One of the major innovations in the new Companies Code is the more flexible regulation of companies, including the start-up thereof. For example, you no longer need starting capital and you have greater options in your statutes. However, the disappearance of the mandatory start-up capital naturally also means that new rules have been introduced for start-ups.


If you started a new bvba before 1 May 2019, you were required to provide a minimum capital of EUR 18,600, of which 6,200 had to be paid up immediately. From 1 May 2019, for the start-up of a company, for example, you must have "sufficient initial capital" and have a financial plan that must meet a number of conditions that are stricter than under previous legislation.

Sufficient initial capacity: who, what, where, when?

As the founder of a private limited company, you must ensure that, for example, when you form the deed and, therefore, when the authentic deed is executed at the notary, you have equity that is "sufficient" to cover a period of 2 years . If this equity consists of a contribution, the contribution must be paid up immediately, unless the articles of association provide otherwise.

In addition to your own contribution, you can of course also call on other sources of financing such as: a subordinated loan (eg a loan through friends / family) or pump money yourself into the company (or better lend to the company) on the basis of a current account, ... In addition, it is also possible to make a "contribution of industry", this is actually a contribution in kind of your (or that of one of the other founders') work. Unfortunately, the tax treatment of such a contribution to industry is not that interesting ...

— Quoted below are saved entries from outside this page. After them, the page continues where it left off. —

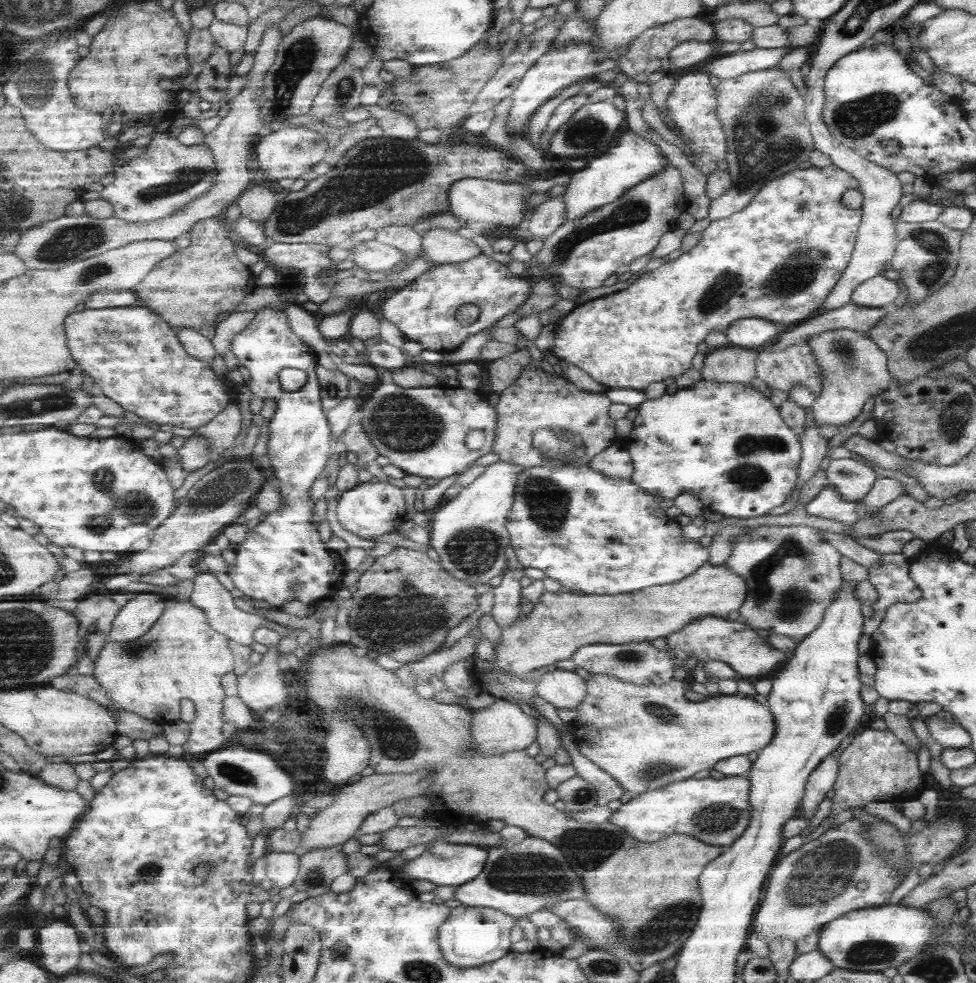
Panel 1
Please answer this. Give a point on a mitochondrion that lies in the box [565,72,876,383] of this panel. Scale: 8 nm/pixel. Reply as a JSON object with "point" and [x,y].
{"point":[762,147]}

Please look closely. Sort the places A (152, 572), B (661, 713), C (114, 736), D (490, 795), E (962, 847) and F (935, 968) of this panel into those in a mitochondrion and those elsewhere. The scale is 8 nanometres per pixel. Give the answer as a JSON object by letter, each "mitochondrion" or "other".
{"A":"other","B":"mitochondrion","C":"other","D":"other","E":"other","F":"mitochondrion"}

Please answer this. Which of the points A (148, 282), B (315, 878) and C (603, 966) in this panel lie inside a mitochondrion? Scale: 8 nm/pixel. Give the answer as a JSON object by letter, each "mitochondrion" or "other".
{"A":"other","B":"mitochondrion","C":"mitochondrion"}

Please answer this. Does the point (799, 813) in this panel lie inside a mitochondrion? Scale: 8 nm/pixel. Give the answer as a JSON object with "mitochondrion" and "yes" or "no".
{"mitochondrion":"no"}

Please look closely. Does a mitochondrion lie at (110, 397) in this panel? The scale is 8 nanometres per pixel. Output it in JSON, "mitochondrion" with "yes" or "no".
{"mitochondrion":"no"}

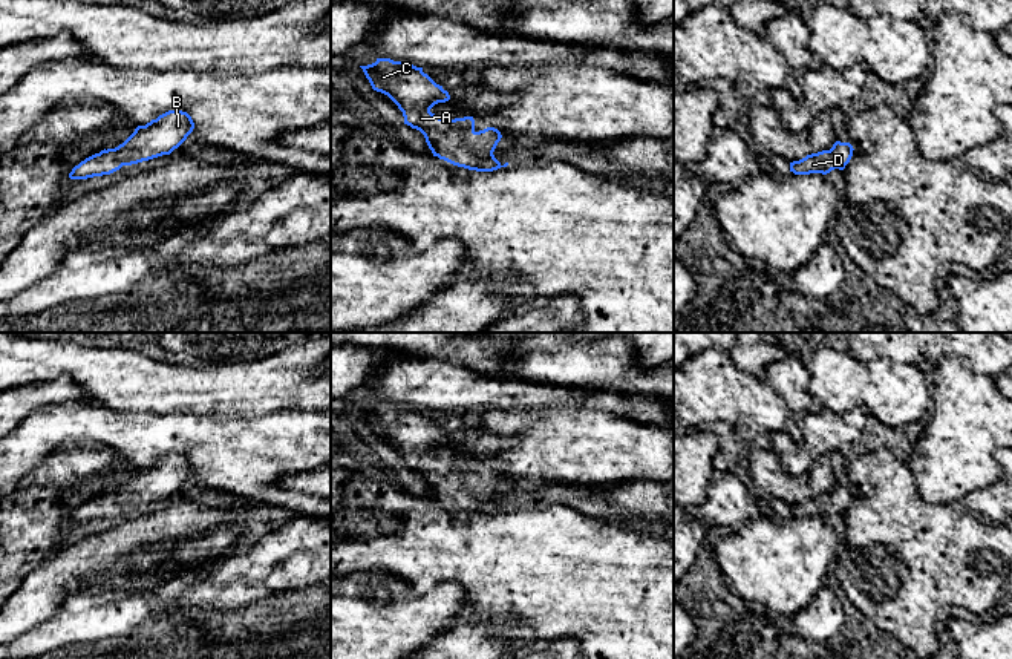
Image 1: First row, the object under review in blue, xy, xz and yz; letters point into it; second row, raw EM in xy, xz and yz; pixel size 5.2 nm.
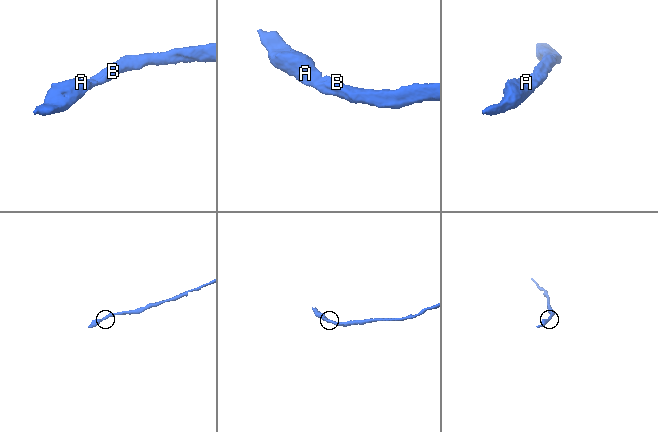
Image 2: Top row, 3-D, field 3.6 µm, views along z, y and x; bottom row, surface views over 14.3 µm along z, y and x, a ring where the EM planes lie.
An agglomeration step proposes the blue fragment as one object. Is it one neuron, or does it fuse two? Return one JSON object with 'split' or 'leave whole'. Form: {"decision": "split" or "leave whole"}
{"decision": "leave whole"}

This sufficient initial capital must of course be gathered together by the founders , but it is also possible to be included in the deed of incorporation as a normal "tenderer" . A tenderer is someone who makes a contribution in cash to the company, but who is not a founder of the BV and for that reason cannot be held liable under the founder's liability. This is therefore a new, interesting and, above all, safe option if you invest in a company in which you do not wish to take an active role yourself. Please note that shareholders who are founders must together hold at least one third of the shares.

Financial plan: what should it contain?

In addition to sufficient initial capital, you are also required to draw up a financial plan and to submit it to the notary at the time of incorporation. The following elements are a mandatory part of your financial plan:

Description of the proposed activity, overview of sources of financing and securities provided; opening balance sheet and projected balance sheet after 12 and 24 months (same as for the income statement); a cash-flow projection for at least 2 years after incorporation; Description of the hypothesis used for revenue / profitability forecast.

It is not mandatory to use a financial adviser (eg an accountant, accountant, etc.) to prepare this plan, but of course this is recommended. After all, your financial plan will be the touchstone for your liability as a founder if you went bankrupt within 3 years of being established. In addition, a strong financial plan forms the basis for a financially healthy company.

When things go wrong: founder's liability

If the company goes bankrupt within 3 years after the incorporation, the founders may in certain cases be held liable if it appears that the capital at the incorporation was apparently insufficient for the normal exercise of the activity over at least 2 years. In this situation, the notary may also be asked to submit the financial plan that was filed at the time of incorporation to the court to check whether this was realistic. The preparation of a sound plan, whether or not with the help of an adviser, will therefore also be important with regard to your possible founder's liability.